O documento final deverá apresentar linhas gerais sobre como tratar o problema, mas sem ser normativo ou propor modelos de solução. Então vou apresentar a seguir a minha visão de como deve evoluir o modelo de publicações. Esta visão foi desenvolvida nas seções plenárias e em reuniões de pequeno grupo. Não digo que esta visão é geral, mas sim que é defendida por um grupo significativo de pesquisadores. Logo a seguir apresentarei a minha visão de um modelo atual e evolutivo de publicações.
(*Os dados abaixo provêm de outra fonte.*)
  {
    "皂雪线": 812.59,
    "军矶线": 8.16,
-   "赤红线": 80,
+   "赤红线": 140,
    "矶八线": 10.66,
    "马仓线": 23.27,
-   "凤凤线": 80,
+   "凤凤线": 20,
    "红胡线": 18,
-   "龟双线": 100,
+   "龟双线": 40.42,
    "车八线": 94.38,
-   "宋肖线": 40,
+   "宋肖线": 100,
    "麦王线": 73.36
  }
A solução deve atender aos seguintes requisitos: aumentar a qualidade das revisões, permitir o acesso de novos pesquisadores, garantir a função das conferências em permitir os contatos entre pesquisadores e a criação e desenvolvimento de redes de cooperação, garantir a publicação de artigos consolidados em journals com qualidade e custo acessível. Para tanto há pelo menos uma solução compatível com a nossa cultura e com o uso intensivo da tecnologia da informação.
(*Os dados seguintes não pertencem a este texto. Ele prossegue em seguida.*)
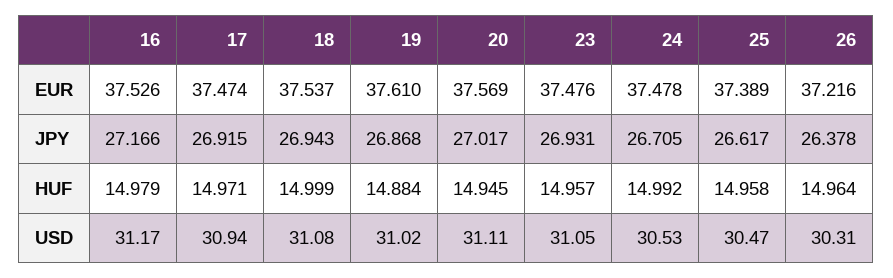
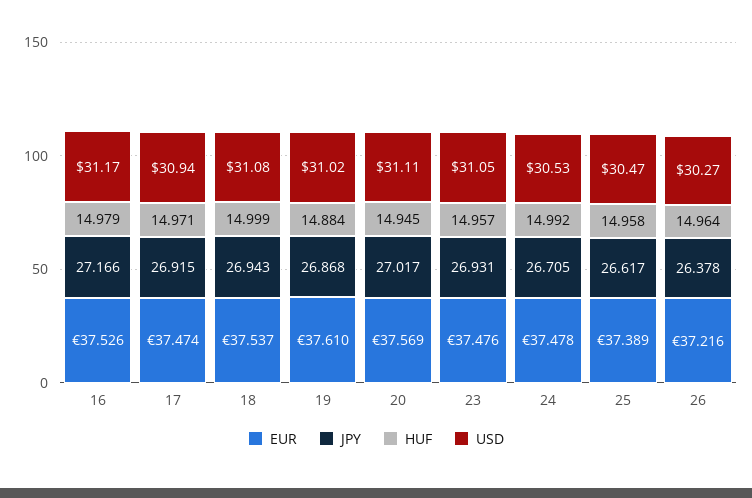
  {
    "EUR": {
      "16": 37.526,
      "17": 37.474,
      "18": 37.537,
      "19": 37.61,
      "20": 37.569,
      "23": 37.476,
      "24": 37.478,
      "25": 37.389,
      "26": 37.216
    },
    "JPY": {
      "16": 27.166,
      "17": 26.915,
      "18": 26.943,
      "19": 26.868,
      "20": 27.017,
      "23": 26.931,
      "24": 26.705,
      "25": 26.617,
      "26": 26.378
    },
    "HUF": {
      "16": 14.979,
      "17": 14.971,
      "18": 14.999,
      "19": 14.884,
      "20": 14.945,
      "23": 14.957,
      "24": 14.992,
      "25": 14.958,
      "26": 14.964
    },
    "USD": {
      "16": 31.17,
      "17": 30.94,
      "18": 31.08,
      "19": 31.02,
      "20": 31.11,
      "23": 31.05,
      "24": 30.53,
      "25": 30.47,
-     "26": 30.31
+     "26": 30.27
    }
  }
As conferências continuam existindo com artigos completos, artigos curtos, workshops e apresentação de pôsteres. As submissões podem ser feitas para cada uma destas alternativas de forma específica, mas os artigos submetidos podem ser redirecionados para o tipo de publicação mais adequado. Inclusive seria possível sugerir que artigos completos sejam, também, apresentados como pôsteres devido ao interesse de uma discussão mais longa sobre o tema. A ideia é de colocar cada contribuição na forma de apresentação mais adequada e permitir que trabalhos mais iniciais possam ser difundidos e mais amplamente discutidos. É importante que os comentários sejam mantidos junto com os artigos. Isto permitiria que posteriores submissões de versões ampliadas ou consolidadas pudessem ser avaliadas com base nas fases anteriores de evolução. As avaliações podem, opcionalmente, ser assinadas pelos revisores aumentando assim a transparência e estimulando o aumento da qualidade destas revisões. Este modelo permite um aumento significativo das aceitações das submissões, alguém acredita que em uma boa conferência 80% das submissões sejam tão ruins que não devam se aceitas? Da mesma forma um artigo pode evoluir para uma publicação em journal, quando a pesquisa tiver mais dados e validação experimental, por exemplo. A “carreira” total da publicação, isto é sua história, seria mantida e as avaliações poderiam ser reconhecidas. Eventualmente alguém que tenha trabalhado com empenho e apresentado sugestões de qualidade pode ser “promovido” a coautor.Posteriormente vou aprofundar a apresentação deste modelo, uma versão inicial foi publicada em Uma Proposta para Editoração, Indexação e Busca de Documentos Científicos em um Processo de Avaliação Aberta
Este modelo mostra o motivo do título deste texto: Crise nas publicações científicas. O modelo atual não escala, mas não faz sentido voltarmos para o antigo modelo de publicações estáveis em journals e as conferências sendo apenas locais de reuniões sociais para a construção de redes de relacionamento de pesquisa. O modelo velho está morto mas o novo ainda não nasceu.